Task instructions:
Output the material exactly, line by line.
==========
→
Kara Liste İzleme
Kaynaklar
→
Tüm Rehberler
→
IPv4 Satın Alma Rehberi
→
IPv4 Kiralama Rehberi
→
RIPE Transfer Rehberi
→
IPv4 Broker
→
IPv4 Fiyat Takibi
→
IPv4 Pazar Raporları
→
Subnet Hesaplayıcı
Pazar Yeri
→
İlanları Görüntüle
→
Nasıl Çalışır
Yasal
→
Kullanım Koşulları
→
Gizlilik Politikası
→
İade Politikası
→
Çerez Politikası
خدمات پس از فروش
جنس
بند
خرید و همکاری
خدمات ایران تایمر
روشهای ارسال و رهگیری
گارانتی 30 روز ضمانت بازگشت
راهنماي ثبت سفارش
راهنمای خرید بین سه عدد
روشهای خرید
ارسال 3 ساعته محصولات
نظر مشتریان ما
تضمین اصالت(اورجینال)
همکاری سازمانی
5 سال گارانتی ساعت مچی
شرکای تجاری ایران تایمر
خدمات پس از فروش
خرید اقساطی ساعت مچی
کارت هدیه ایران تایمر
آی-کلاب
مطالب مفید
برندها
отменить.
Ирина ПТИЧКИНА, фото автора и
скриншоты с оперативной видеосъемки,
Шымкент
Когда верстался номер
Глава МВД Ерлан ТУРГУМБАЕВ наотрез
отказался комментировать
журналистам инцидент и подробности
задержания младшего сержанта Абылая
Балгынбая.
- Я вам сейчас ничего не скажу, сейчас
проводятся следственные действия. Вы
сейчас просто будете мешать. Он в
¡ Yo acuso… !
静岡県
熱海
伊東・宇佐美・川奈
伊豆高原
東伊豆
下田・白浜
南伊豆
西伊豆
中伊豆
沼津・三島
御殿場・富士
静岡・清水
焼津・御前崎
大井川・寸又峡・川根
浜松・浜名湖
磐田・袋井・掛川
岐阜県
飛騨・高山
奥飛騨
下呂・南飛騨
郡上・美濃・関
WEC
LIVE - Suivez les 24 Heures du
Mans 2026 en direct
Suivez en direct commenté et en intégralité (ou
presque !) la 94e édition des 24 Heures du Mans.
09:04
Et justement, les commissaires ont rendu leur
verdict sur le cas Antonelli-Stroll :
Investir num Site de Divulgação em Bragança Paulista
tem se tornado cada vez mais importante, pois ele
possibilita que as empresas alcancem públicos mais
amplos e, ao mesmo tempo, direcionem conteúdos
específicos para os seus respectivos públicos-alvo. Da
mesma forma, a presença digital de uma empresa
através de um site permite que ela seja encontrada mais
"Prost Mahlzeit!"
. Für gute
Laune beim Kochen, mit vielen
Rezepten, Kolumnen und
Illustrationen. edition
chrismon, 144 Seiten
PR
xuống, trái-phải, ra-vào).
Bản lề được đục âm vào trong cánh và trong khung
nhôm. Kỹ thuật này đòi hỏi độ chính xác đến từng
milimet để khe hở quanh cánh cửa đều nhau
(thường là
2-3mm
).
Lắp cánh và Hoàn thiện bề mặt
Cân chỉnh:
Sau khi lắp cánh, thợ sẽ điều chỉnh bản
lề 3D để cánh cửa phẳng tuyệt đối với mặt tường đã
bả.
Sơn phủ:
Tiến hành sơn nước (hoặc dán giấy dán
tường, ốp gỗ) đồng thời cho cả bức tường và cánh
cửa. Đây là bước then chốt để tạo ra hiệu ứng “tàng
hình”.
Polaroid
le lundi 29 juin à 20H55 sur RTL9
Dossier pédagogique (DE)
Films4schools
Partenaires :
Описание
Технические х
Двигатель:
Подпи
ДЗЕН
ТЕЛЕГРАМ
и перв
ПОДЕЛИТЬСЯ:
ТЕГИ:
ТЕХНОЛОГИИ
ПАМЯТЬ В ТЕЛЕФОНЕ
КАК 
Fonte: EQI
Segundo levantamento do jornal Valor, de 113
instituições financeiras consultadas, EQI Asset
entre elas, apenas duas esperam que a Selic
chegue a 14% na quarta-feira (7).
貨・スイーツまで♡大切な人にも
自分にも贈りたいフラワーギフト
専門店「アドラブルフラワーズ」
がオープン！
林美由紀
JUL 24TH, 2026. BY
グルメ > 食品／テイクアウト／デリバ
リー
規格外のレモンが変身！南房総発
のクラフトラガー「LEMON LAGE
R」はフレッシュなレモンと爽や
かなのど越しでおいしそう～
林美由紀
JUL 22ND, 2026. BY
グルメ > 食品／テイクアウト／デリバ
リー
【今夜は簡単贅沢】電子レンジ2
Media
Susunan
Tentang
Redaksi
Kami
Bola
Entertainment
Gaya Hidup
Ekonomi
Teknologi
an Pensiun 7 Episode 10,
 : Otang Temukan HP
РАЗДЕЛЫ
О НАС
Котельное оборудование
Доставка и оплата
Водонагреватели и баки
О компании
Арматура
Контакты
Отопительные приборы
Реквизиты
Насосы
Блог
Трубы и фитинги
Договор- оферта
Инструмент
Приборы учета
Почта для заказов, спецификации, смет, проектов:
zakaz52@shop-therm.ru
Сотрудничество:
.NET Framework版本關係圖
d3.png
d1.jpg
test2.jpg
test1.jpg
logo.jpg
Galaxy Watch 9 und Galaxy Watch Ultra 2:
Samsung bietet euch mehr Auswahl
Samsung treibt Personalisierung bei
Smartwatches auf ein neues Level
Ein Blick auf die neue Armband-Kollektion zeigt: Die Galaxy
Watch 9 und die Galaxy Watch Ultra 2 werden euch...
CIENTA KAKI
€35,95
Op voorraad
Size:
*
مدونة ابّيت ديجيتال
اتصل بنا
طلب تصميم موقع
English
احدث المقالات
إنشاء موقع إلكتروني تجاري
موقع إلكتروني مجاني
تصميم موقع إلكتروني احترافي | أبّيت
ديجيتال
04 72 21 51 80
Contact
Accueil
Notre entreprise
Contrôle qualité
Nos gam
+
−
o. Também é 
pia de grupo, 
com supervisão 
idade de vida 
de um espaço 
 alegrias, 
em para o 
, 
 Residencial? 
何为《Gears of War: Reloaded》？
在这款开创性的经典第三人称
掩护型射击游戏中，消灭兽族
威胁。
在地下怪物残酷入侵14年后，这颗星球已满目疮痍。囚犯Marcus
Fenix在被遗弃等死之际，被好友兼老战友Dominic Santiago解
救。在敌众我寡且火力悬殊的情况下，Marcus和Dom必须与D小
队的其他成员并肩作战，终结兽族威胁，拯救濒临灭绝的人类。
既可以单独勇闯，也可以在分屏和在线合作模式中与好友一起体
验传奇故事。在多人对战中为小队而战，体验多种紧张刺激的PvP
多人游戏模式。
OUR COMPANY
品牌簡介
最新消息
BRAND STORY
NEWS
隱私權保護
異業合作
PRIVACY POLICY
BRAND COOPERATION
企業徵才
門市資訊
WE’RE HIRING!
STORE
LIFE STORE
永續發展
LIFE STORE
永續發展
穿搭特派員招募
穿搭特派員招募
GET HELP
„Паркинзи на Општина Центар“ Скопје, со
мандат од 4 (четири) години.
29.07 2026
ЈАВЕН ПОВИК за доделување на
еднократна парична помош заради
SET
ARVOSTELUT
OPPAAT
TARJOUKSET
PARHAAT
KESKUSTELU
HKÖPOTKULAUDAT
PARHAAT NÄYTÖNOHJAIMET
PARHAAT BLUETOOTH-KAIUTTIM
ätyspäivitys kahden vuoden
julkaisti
==========
Task result:
→
Kara Liste İzleme
Kaynaklar
→
Tüm Rehberler
→
IPv4 Satın Alma Rehberi
→
IPv4 Kiralama Rehberi
→
RIPE Transfer Rehberi
→
IPv4 Broker
→
IPv4 Fiyat Takibi
→
IPv4 Pazar Raporları
→
Subnet Hesaplayıcı
Pazar Yeri
→
İlanları Görüntüle
→
Nasıl Çalışır
Yasal
→
Kullanım Koşulları
→
Gizlilik Politikası
→
İade Politikası
→
Çerez Politikası
خدمات پس از فروش
جنس
بند
خرید و همکاری
خدمات ایران تایمر
روشهای ارسال و رهگیری
گارانتی 30 روز ضمانت بازگشت
راهنماي ثبت سفارش
راهنمای خرید بین سه عدد
روشهای خرید
ارسال 3 ساعته محصولات
نظر مشتریان ما
تضمین اصالت(اورجینال)
همکاری سازمانی
5 سال گارانتی ساعت مچی
شرکای تجاری ایران تایمر
خدمات پس از فروش
خرید اقساطی ساعت مچی
کارت هدیه ایران تایمر
آی-کلاب
مطالب مفید
برندها
отменить.
Ирина ПТИЧКИНА, фото автора и
скриншоты с оперативной видеосъемки,
Шымкент
Когда верстался номер
Глава МВД Ерлан ТУРГУМБАЕВ наотрез
отказался комментировать
журналистам инцидент и подробности
задержания младшего сержанта Абылая
Балгынбая.
- Я вам сейчас ничего не скажу, сейчас
проводятся следственные действия. Вы
сейчас просто будете мешать. Он в
¡ Yo acuso… !
静岡県
熱海
伊東・宇佐美・川奈
伊豆高原
東伊豆
下田・白浜
南伊豆
西伊豆
中伊豆
沼津・三島
御殿場・富士
静岡・清水
焼津・御前崎
大井川・寸又峡・川根
浜松・浜名湖
磐田・袋井・掛川
岐阜県
飛騨・高山
奥飛騨
下呂・南飛騨
郡上・美濃・関
WEC
LIVE - Suivez les 24 Heures du
Mans 2026 en direct
Suivez en direct commenté et en intégralité (ou
presque !) la 94e édition des 24 Heures du Mans.
09:04
Et justement, les commissaires ont rendu leur
verdict sur le cas Antonelli-Stroll :
Investir num Site de Divulgação em Bragança Paulista
tem se tornado cada vez mais importante, pois ele
possibilita que as empresas alcancem públicos mais
amplos e, ao mesmo tempo, direcionem conteúdos
específicos para os seus respectivos públicos-alvo. Da
mesma forma, a presença digital de uma empresa
através de um site permite que ela seja encontrada mais
"Prost Mahlzeit!"
. Für gute
Laune beim Kochen, mit vielen
Rezepten, Kolumnen und
Illustrationen. edition
chrismon, 144 Seiten
PR
xuống, trái-phải, ra-vào).
Bản lề được đục âm vào trong cánh và trong khung
nhôm. Kỹ thuật này đòi hỏi độ chính xác đến từng
milimet để khe hở quanh cánh cửa đều nhau
(thường là
2-3mm
).
Lắp cánh và Hoàn thiện bề mặt
Cân chỉnh:
Sau khi lắp cánh, thợ sẽ điều chỉnh bản
lề 3D để cánh cửa phẳng tuyệt đối với mặt tường đã
bả.
Sơn phủ:
Tiến hành sơn nước (hoặc dán giấy dán
tường, ốp gỗ) đồng thời cho cả bức tường và cánh
cửa. Đây là bước then chốt để tạo ra hiệu ứng “tàng
hình”.
Polaroid
le lundi 29 juin à 20H55 sur RTL9
Dossier pédagogique (DE)
Films4schools
Partenaires :
Описание
Технические х
Двигатель:
Подпи
ДЗЕН
ТЕЛЕГРАМ
и перв
ПОДЕЛИТЬСЯ:
ТЕГИ:
ТЕХНОЛОГИИ
ПАМЯТЬ В ТЕЛЕФОНЕ
КАК 
Fonte: EQI
Segundo levantamento do jornal Valor, de 113
instituições financeiras consultadas, EQI Asset
entre elas, apenas duas esperam que a Selic
chegue a 14% na quarta-feira (7).
貨・スイーツまで♡大切な人にも
自分にも贈りたいフラワーギフト
専門店「アドラブルフラワーズ」
がオープン！
林美由紀
JUL 24TH, 2026. BY
グルメ > 食品／テイクアウト／デリバ
リー
規格外のレモンが変身！南房総発
のクラフトラガー「LEMON LAGE
R」はフレッシュなレモンと爽や
かなのど越しでおいしそう～
林美由紀
JUL 22ND, 2026. BY
グルメ > 食品／テイクアウト／デリバ
リー
【今夜は簡単贅沢】電子レンジ2
Media
Susunan
Tentang
Redaksi
Kami
Bola
Entertainment
Gaya Hidup
Ekonomi
Teknologi
an Pensiun 7 Episode 10,
 : Otang Temukan HP
РАЗДЕЛЫ
О НАС
Котельное оборудование
Доставка и оплата
Водонагреватели и баки
О компании
Арматура
Контакты
Отопительные приборы
Реквизиты
Насосы
Блог
Трубы и фитинги
Договор- оферта
Инструмент
Приборы учета
Почта для заказов, спецификации, смет, проектов:
zakaz52@shop-therm.ru
Сотрудничество:
.NET Framework版本關係圖
d3.png
d1.jpg
test2.jpg
test1.jpg
logo.jpg
Galaxy Watch 9 und Galaxy Watch Ultra 2:
Samsung bietet euch mehr Auswahl
Samsung treibt Personalisierung bei
Smartwatches auf ein neues Level
Ein Blick auf die neue Armband-Kollektion zeigt: Die Galaxy
Watch 9 und die Galaxy Watch Ultra 2 werden euch...
CIENTA KAKI
€35,95
Op voorraad
Size:
*
مدونة ابّيت ديجيتال
اتصل بنا
طلب تصميم موقع
English
احدث المقالات
إنشاء موقع إلكتروني تجاري
موقع إلكتروني مجاني
تصميم موقع إلكتروني احترافي | أبّيت
ديجيتال
04 72 21 51 80
Contact
Accueil
Notre entreprise
Contrôle qualité
Nos gam
+
−
o. Também é 
pia de grupo, 
com supervisão 
idade de vida 
de um espaço 
 alegrias, 
em para o 
, 
 Residencial? 
何为《Gears of War: Reloaded》？
在这款开创性的经典第三人称
掩护型射击游戏中，消灭兽族
威胁。
在地下怪物残酷入侵14年后，这颗星球已满目疮痍。囚犯Marcus
Fenix在被遗弃等死之际，被好友兼老战友Dominic Santiago解
救。在敌众我寡且火力悬殊的情况下，Marcus和Dom必须与D小
队的其他成员并肩作战，终结兽族威胁，拯救濒临灭绝的人类。
既可以单独勇闯，也可以在分屏和在线合作模式中与好友一起体
验传奇故事。在多人对战中为小队而战，体验多种紧张刺激的PvP
多人游戏模式。
OUR COMPANY
品牌簡介
最新消息
BRAND STORY
NEWS
隱私權保護
異業合作
PRIVACY POLICY
BRAND COOPERATION
企業徵才
門市資訊
WE’RE HIRING!
STORE
LIFE STORE
永續發展
LIFE STORE
永續發展
穿搭特派員招募
穿搭特派員招募
GET HELP
„Паркинзи на Општина Центар“ Скопје, со
мандат од 4 (четири) години.
29.07 2026
ЈАВЕН ПОВИК за доделување на
еднократна парична помош заради
SET
ARVOSTELUT
OPPAAT
TARJOUKSET
PARHAAT
KESKUSTELU
HKÖPOTKULAUDAT
PARHAAT NÄYTÖNOHJAIMET
PARHAAT BLUETOOTH-KAIUTTIM
ätyspäivitys kahden vuoden
julkaisti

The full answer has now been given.